Ghost-in-chief Macau has some wonderful architecture from the historical period. Even though it is very small, there is some marvellous art history to be told – tiny Portugal meeting China, and then through Macau, China encountering the West in general terms.
The Jesuits also started out in East Asia from Macau, until the order was dissolved here in the 1760s.
When I came, St Joseph’s Seminary was a rambling ghost of a building haunted by Father Manuel Teixeira, as the resident ghost-in-chief. He was a very dedicated historian, and ferocious in his defence of Portugal and its achievements.
He looked after everything in the seminary and became a mentor and a friend to me, as was Austin Coates, the other great historian of Macau. Both were fine gentlemen – if they liked you. And they liked me.
Scholarly pursuits Jesuits encouraged my research interests, so eventually I left the Camoes Museum and started to freelance as a curator and researcher. Father Luis Sequeira offered me a job in the Macau Ricci Institute, and I’ve been with them for many years now. I’ve been very fortunate; I still don’t consider myself a great research scholar. I just do what I do, and enjoy it.
Rose-tinted glasses The research scene in Macau has changed a great deal. In the past, if you wanted to research something you’d go to the historical archives, and there would be a couple of very pleasant lads who were helpful, and in that sense it was easy – much like it would be if you were working in Portugal, say in the Ajuda Library, in Lisbon. It’s mostly computerised now – you seldom handle documents at all. Eventually it became more difficult to go through things, and people became a bit less helpful. It’s not the same, but perhaps it’s inevitable that I look back on the past more favourably these days.

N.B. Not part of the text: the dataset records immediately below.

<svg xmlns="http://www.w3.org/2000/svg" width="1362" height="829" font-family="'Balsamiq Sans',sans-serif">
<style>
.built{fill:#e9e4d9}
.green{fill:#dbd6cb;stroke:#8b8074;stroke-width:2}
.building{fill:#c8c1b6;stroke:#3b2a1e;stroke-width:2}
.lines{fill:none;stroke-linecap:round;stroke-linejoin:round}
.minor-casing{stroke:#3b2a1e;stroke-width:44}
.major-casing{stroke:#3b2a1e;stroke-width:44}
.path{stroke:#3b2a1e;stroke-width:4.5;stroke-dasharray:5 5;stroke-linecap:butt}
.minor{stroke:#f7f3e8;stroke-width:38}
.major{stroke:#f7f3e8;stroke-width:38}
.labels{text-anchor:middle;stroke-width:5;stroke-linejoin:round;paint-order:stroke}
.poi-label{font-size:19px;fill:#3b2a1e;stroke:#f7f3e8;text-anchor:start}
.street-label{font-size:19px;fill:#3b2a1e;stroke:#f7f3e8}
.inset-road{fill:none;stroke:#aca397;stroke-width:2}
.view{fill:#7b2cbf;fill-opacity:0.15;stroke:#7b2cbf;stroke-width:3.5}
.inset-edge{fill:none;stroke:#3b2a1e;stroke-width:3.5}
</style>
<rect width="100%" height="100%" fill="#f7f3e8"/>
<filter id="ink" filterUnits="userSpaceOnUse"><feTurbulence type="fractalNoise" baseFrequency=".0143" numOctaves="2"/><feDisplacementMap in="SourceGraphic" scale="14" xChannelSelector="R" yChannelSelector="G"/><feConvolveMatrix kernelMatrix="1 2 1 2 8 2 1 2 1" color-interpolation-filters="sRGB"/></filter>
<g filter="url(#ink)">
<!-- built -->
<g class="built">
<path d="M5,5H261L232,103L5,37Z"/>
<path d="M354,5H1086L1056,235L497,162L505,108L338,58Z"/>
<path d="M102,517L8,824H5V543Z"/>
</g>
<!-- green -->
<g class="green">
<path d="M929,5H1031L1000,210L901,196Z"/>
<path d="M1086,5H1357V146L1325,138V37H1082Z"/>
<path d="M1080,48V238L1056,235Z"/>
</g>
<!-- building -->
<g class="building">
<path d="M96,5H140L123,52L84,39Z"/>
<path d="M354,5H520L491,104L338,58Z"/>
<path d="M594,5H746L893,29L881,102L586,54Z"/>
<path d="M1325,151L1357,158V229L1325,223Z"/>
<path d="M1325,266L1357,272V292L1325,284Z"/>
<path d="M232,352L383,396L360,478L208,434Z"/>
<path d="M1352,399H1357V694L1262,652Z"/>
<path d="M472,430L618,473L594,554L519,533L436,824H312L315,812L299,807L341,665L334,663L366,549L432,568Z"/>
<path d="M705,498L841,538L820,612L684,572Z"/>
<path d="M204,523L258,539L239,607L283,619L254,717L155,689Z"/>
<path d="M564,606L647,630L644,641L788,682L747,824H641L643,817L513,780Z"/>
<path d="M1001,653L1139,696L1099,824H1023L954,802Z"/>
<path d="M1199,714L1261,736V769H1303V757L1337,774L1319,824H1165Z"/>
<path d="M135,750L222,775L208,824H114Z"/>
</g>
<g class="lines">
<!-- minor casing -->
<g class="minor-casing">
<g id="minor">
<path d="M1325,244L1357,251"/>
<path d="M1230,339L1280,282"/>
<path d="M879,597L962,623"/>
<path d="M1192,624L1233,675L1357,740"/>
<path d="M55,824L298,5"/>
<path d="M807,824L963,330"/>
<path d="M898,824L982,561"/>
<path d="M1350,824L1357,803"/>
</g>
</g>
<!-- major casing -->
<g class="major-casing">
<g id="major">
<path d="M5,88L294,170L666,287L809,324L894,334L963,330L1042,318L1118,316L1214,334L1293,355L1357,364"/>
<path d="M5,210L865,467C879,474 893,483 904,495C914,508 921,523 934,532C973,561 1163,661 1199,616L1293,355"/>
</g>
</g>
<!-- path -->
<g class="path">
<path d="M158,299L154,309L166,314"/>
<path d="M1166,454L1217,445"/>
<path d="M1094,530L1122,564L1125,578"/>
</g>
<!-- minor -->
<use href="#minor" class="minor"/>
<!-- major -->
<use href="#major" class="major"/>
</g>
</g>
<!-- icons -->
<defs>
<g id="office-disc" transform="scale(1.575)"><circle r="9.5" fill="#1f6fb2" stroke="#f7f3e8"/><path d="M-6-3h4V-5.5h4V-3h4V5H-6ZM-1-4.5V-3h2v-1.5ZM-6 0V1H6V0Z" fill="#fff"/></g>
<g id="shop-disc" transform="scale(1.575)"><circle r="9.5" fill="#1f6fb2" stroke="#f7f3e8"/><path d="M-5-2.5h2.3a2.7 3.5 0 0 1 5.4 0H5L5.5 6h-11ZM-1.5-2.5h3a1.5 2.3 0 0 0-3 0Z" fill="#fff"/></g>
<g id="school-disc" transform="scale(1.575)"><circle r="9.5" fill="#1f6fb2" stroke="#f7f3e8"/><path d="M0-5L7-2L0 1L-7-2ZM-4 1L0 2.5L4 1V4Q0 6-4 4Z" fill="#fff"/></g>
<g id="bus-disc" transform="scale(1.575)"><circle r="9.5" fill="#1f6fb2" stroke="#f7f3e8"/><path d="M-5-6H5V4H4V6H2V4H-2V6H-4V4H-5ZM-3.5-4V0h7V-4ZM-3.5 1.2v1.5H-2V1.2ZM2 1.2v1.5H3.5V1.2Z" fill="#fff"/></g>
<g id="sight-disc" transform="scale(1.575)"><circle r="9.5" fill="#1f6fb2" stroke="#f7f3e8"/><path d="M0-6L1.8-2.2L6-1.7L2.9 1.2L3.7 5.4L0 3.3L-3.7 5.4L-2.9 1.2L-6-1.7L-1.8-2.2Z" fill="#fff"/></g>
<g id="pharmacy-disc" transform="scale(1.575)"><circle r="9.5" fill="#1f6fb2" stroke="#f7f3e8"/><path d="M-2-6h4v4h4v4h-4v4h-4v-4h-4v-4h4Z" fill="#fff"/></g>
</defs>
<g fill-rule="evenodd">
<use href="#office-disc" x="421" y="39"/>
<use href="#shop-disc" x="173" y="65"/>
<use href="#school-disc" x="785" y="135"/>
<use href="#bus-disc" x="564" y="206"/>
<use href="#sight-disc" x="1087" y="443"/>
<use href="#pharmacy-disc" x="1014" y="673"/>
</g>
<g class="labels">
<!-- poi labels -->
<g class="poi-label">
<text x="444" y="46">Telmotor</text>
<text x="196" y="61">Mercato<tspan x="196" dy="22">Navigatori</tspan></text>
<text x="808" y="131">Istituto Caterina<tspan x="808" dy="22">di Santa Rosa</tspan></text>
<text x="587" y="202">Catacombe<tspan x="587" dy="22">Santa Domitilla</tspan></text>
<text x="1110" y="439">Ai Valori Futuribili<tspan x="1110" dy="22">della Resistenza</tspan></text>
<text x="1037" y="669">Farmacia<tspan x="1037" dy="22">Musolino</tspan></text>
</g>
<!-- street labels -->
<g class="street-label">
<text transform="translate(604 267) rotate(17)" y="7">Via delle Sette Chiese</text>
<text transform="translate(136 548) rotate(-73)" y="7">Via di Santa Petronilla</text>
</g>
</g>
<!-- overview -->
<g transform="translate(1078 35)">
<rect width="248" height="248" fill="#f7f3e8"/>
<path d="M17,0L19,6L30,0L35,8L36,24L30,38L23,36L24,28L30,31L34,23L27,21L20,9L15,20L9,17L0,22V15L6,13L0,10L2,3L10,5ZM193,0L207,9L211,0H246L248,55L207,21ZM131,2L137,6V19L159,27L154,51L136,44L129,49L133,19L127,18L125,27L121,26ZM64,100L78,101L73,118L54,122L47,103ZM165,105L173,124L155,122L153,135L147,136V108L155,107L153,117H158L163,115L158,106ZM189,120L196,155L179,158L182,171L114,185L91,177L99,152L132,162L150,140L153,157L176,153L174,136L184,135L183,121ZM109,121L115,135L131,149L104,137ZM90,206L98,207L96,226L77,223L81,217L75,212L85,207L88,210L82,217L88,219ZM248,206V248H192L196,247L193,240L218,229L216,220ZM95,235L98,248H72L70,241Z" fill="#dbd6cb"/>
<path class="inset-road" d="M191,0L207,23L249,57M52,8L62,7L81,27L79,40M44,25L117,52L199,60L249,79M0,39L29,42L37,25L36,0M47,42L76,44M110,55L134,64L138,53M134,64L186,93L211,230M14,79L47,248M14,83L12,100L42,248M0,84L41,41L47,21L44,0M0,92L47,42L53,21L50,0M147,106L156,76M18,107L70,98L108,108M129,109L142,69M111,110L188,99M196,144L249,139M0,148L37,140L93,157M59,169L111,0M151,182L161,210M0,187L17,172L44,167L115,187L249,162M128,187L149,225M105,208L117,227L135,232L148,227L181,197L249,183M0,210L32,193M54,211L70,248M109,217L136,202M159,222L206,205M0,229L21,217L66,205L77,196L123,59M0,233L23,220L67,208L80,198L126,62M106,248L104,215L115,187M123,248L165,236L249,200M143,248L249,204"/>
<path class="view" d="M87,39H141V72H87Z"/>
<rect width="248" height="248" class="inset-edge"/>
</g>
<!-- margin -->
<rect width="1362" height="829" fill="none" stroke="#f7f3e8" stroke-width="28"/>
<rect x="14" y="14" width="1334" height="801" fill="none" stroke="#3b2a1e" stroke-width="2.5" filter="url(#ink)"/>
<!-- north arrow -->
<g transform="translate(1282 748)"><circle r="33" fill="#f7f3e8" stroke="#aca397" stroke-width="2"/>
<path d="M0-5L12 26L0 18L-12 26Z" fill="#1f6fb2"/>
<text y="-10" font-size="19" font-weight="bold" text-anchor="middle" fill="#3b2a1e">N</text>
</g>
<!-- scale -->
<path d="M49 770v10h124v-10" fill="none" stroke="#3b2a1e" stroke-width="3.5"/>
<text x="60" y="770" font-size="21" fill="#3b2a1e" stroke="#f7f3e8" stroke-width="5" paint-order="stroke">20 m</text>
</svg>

Back to the old world I am hoping to retire this year and go to [the Spanish Canary Islands] – at one time I wanted to live in Seville, Andalusia; they have a famous archive about the Spanish colonisation of Latin America, and this collection is very well known among specialists in my field. But I’ve been warned that the summer weather might be too hot there, so I may divide my time between Seville and Las Palmas, where my sister lives.
Macao’s College and Church of St. Joseph: Splendour of the Baroque in China (2017), by Cesar Guillen-Nuñez, is published by Instituto Cultural de Macau.